The Trump coiffure has a life of its own in Donald Trump in Florida, crowning two of the pustular bile-green crocodiles that dominate the painting, as well as a matronly lady whose head demurely emerges from a pink cloud. Trump, looking weirdly self-satisfied, is half-reptile, perched on an inverted palm tree and oblivious to the crocodile aircraft headed his way even as one more Trump stares past the bills slobbering out of another croc’s mouth. 

Peter Saul/Mary Boone Gallery, New York

Peter Saul: Blue Boy with Ice Cream Cone, 2017

In short, the president is one more character in Saul’s ongoing carnival of desecration. To see these paintings is to recognize Saul as something of an American Scene painter. (Some of his 1960s paintings mock Thomas Hart Benton.) Accordingly, Saul easily integrates Trump into his world—could the reverse ever be possible? “Fake News” includes two of the Old and New Master parodies that Saul has been painting since he travestied Guernica and De Kooning in the early 1970s. Rembrandt’s The Night Watch is reimagined with ducks; the subject of the mock-Gainsborough Blue Boy with Ice Cream Cone is greedily fixated on an outsized swirl of orange glop that has an unmistakable resemblance to the Trump pompadour.
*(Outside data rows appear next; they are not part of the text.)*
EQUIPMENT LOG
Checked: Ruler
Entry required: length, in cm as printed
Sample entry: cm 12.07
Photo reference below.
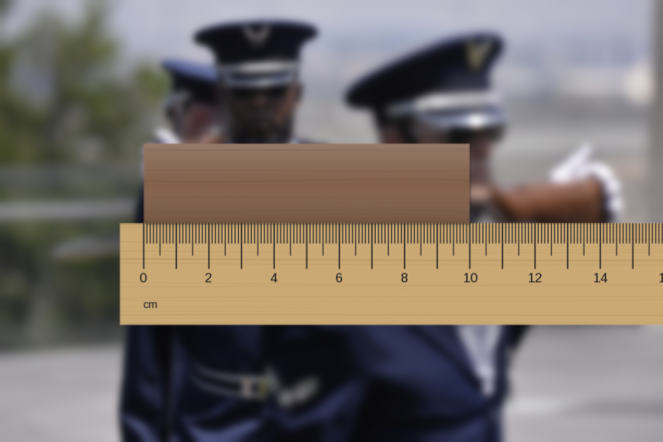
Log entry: cm 10
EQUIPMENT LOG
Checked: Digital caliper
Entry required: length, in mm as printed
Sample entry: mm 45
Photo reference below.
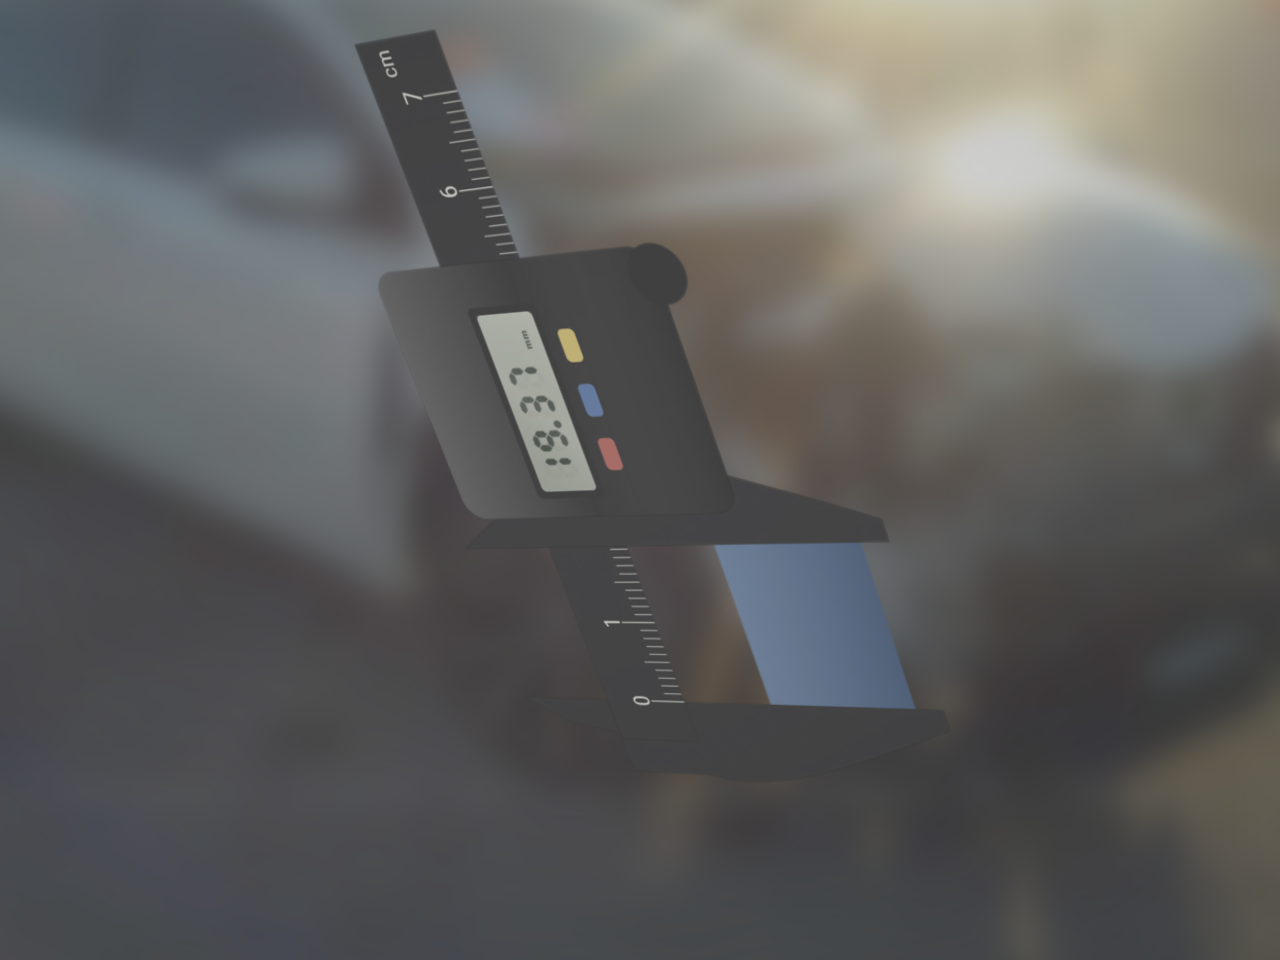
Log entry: mm 19.37
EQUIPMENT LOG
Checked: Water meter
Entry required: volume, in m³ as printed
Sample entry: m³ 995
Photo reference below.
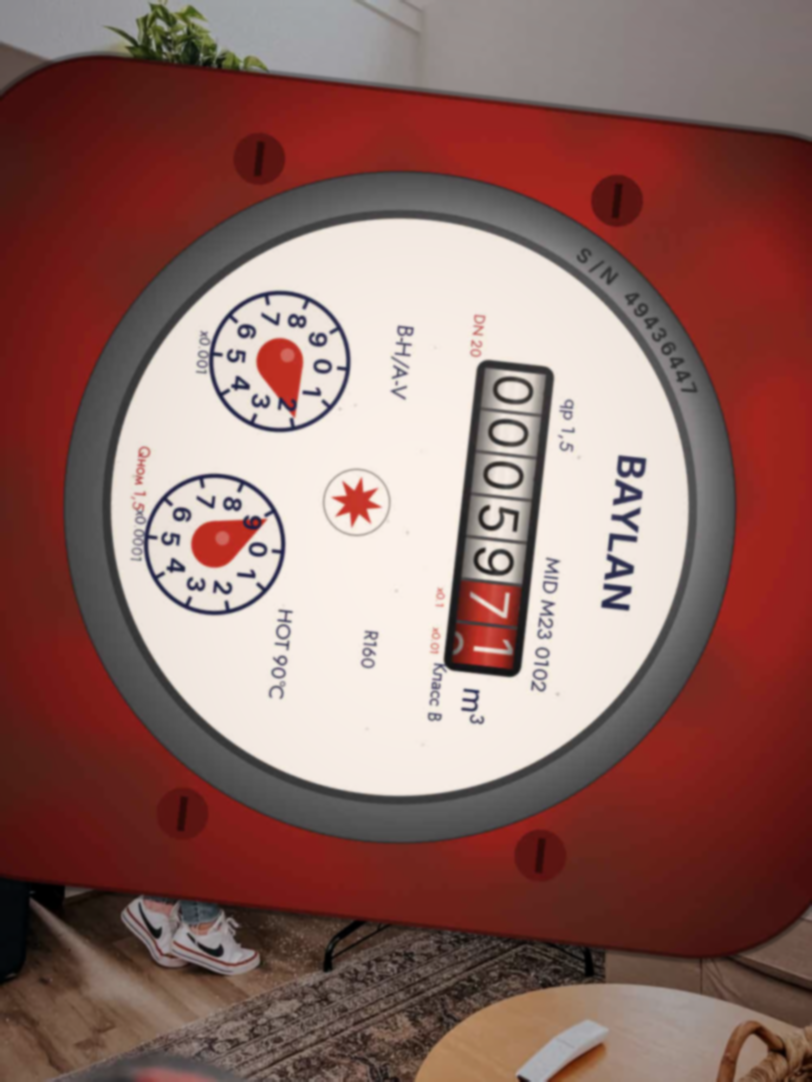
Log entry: m³ 59.7119
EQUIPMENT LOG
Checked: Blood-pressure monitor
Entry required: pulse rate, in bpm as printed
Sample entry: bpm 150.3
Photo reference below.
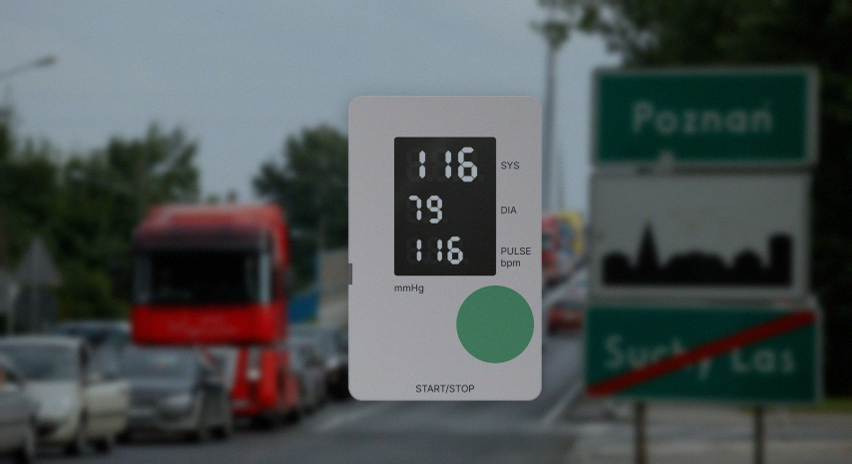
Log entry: bpm 116
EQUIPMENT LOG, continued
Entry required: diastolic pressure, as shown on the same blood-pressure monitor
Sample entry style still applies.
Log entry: mmHg 79
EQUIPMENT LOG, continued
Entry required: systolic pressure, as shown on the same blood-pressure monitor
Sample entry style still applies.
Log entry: mmHg 116
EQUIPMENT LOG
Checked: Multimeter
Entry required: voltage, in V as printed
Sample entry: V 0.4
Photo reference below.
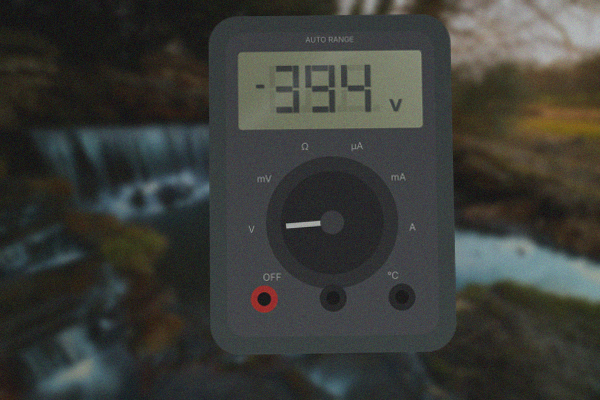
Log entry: V -394
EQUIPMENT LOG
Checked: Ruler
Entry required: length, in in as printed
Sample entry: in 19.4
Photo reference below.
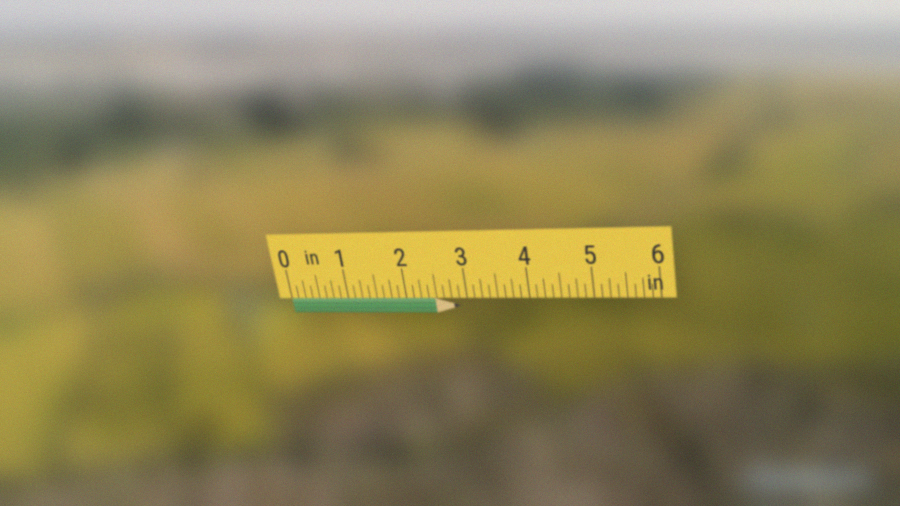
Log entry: in 2.875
Trump famously refused to buy the silkscreened Trump Tower photographs that Andy Warhol created on spec for the building’s atrium in 1981. By Warhol’s account, Trump deemed them insufficiently gaudy—black, grey, and silver, rather than orange and pink (and gold?). But Saul’s “Fake News” paintings, especially the cheerful, inane pomposity of Nightwatch II, the gaily florid detritus of Global Warming, the Last Beer—so tropical and lively with its surfacing shark and coral-colored sky—and the scurrilous stooge-like, ultra-violent battle between American frontiersmen and Mexican regulars depicted in yummy fuchsia and ochre in Return to the Alamo 78, might make a lot of sense installed poolside at Mar-a-Lago or hung in the lobby of the Trump International Hotel in Washington, D.C.

Trump is so tasteless that Peter Saul is, by comparison, tasteful. “Fake News” is something of a misnomer for this show. It should really have been called “The New Normal.”


Peter Saul’s “Fake News” is at the Mary Boone Gallery through October 28.